Una vez rozó mi brazo y me dijo que debía fijarme bien por donde transitaba, y que la vida merecía llevar un ritmo más lento que el compás de mi andar. Yo le dije que mejor él tenga cuidado y que no se me acercara. Me miró fijo, le grite: - ¡Córrete vago asqueroso! ¿Acaso no ves que nadie quiere estar cerca de ti? El me sonrió y me dijo: - “Espero no ser yo el próximo que grite”. Yo salí a paso veloz del lugar. Ya no quería volver a interceptar su recorrido.

Ayer llovió muy fuerte, los angelitos estaban llorando. Notaba como mi amigo se empapaba y juro que quería poder ayudarlo, darle algo con que cubrirse y, a pesar de todo mi esfuerzo, no fui capaz de hacerlo. Sufrí mucho, lloré como nunca por esa persona, era una de esas que ya no quedan. Entonces se puso a llover con mayor intensidad. Empecé a hilar mis recuerdos, noté que ese día él estuvo allí, pero ¿Por qué ya no me quería mirar? Tampoco me oía este último tiempo, yo quería disculparme, más el continuaba ignorándome. Y que raro era que no me quisiera ver nunca más, si él siempre lo hacía. Aún cuando yo lo traté como si fuese un ser detestable y deplorable, como a alguien al que nadie podría respetar. En mi último día también estuvo allí. Me saludó. Recuerdo que casi había olvidado que aún vivía, y por supuesto que no quise mirarlo si me sobraba con olerlo. No me interesó, lo erradiqué de mi vida, ya no lo quería ver.

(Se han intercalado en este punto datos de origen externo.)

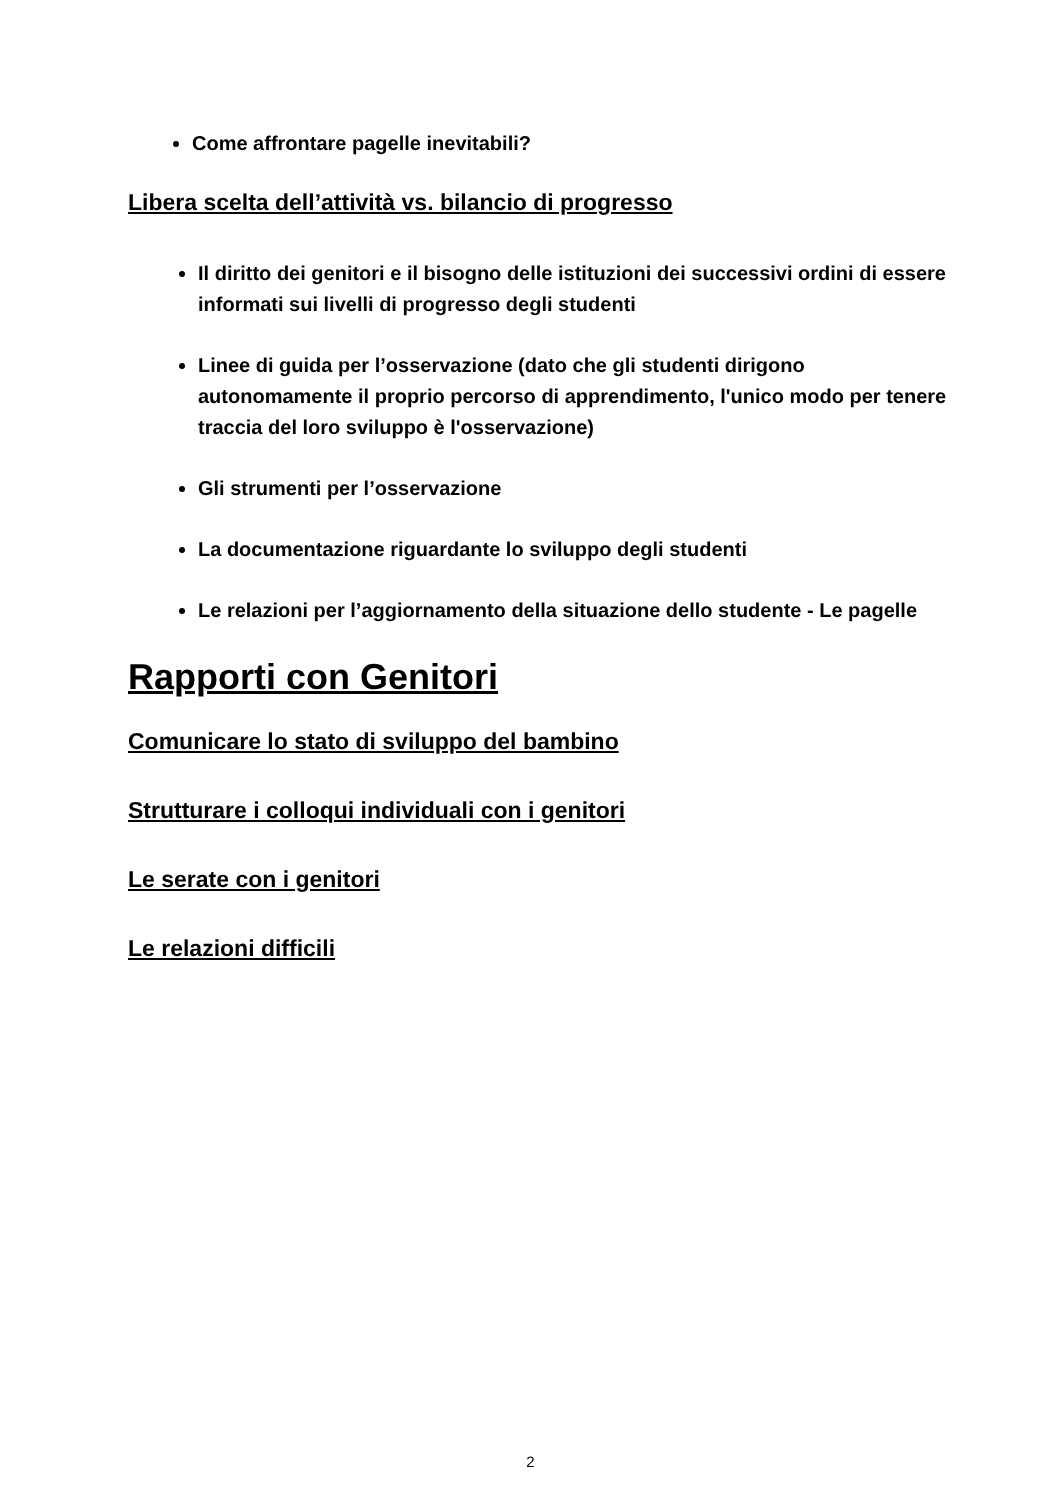Come affrontare pagelle inevitabili?
Libera scelta dell’attività vs. bilancio di progresso
Il diritto dei genitori e il bisogno delle istituzioni dei successivi ordini di essere informati sui livelli di progresso degli studenti
Linee di guida per l’osservazione (dato che gli studenti dirigono autonomamente il proprio percorso di apprendimento, l'unico modo per tenere traccia del loro sviluppo è l'osservazione)
Gli strumenti per l’osservazione
La documentazione riguardante lo sviluppo degli studenti
Le relazioni per l’aggiornamento della situazione dello studente - Le pagelle
Rapporti con Genitori
Comunicare lo stato di sviluppo del bambino
Strutturare i colloqui individuali con i genitori
Le serate con i genitori
Le relazioni difficili
2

Hoy si quiero que me vea y me oiga, tengo mucho que compartir con el vago. Y sigo tratando de hacerlo, pero ya no puedo verlo. Ayer fue la última vez que lo pude apreciar, anoche mientras llovía a cántaros trataba de abrazarlo, de darle calor, necesitaba protegerlo para que él no esté donde yo estoy.

Gritaba y gritaba con mi alma llena de dolor, tanto que me quedé dormido, lo que no conseguía esde el día de mi muerte. Cuando me desperté fui a buscarlo y su lugar ya no era ese. Su lugar está donde yo nunca podré llegar. Ahora parece ser que soy yo quien deambula por estas calles, oy yo el que no es escuchado por nadie, el que no es visto por ningún ente. A veces mi hermano menor me sonríe cuando voy a casa a jugar con él, creo que él todavía puede verme y mientras tanto, veo a mi madre llorar en mi dormitorio. También trato de hablarle, pero bien, como todos no me siente ni me sentirá jamás.

En nuestro encuentro final me miraba después de saludarme, y en cuanto yo le daba la espalda me advirtió que fuera precavido en mi agitado camino. Seguí mi rumbo, noté que no venían autos por la avenida y crucé, en ese mismo instante mis ojos vieron ese auto a una velocidad irresponsable, mis oídos escucharon al vehículo frenar y mi corazón a este señor indeseable correr y gritar con dolor: - “¡Cuidado, mi buen amigo!”.

Después, en una millonésima de segundo, mi cuerpo se estremeció con el impacto. Yací en el piso mucho rato y me veía entre los brazos del senil. Él, lleno de sangre, juntaba mis manos con las suyas y lloraba desconsolado. Noté que había dejado tiradas sus preciados tesoros, su bolsa, su gorro y su media.